The structure that gets read
Page-one psychoeducation that clients actually use follows a five-block layout: (1) a one-sentence validation of the experience ('Panic attacks feel like dying — that is the body's alarm doing its job badly, not a sign of real danger'); (2) one model or metaphor ('the smoke detector triggered by burnt toast'); (3) what the science says, in two sentences, no citations; (4) three small actions for the week; (5) one line about when to escalate or call. If the handout is longer than one page, it is a workbook, not psychoeducation.

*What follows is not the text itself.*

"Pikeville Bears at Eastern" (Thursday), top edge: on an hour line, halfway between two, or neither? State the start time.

Why metaphors outperform mechanism diagrams
Diagrams of the amygdala, HPA axis, or default mode network feel rigorous but produce worse recall and behavior change than a single sticky metaphor. The brain encodes images and stories more durably than schematics. The leaf on the stream (defusion), the smoke detector (anxiety), the wave (urges), the unwelcome party guest (intrusive thoughts), the team meeting (parts work) — these earn their longevity because they are portable. A client can remember a metaphor in the parking lot of Trader Joe's; they cannot remember a polyvagal diagram.

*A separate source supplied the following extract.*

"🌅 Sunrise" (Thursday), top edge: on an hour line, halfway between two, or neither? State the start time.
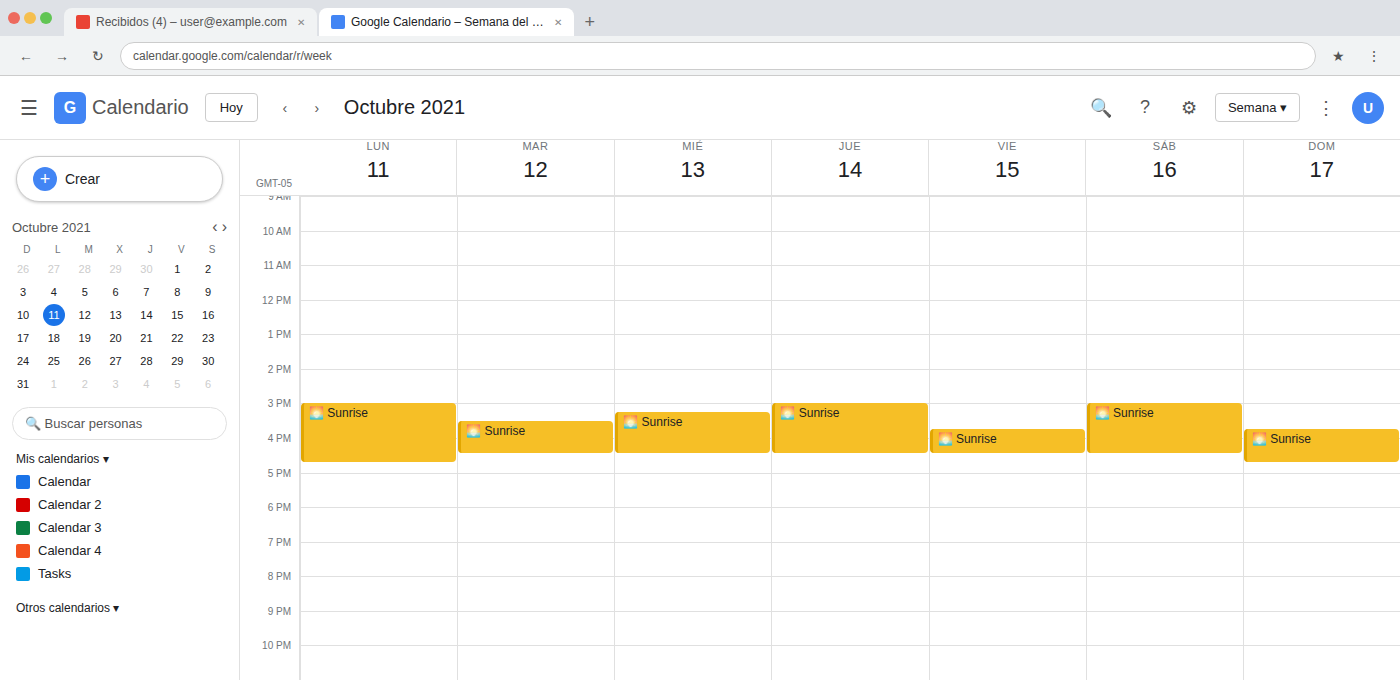
15:00 -- exactly on the 15:00 line.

Reading level, fonts, and accessibility
Aim for 7th–9th grade reading level (use the Hemingway Editor or Flesch-Kincaid). Sans-serif body type at 11–12 pt, headings 14–16 pt, line height 1.4. Left-align text — do not justify, which breaks for clients with dyslexia. Avoid italics for long passages. Provide a high-contrast version (dark text on cream, not pure white) for clients with visual sensitivity. If the handout is to be printed in a clinic with a black-and-white copier, design without color reliance.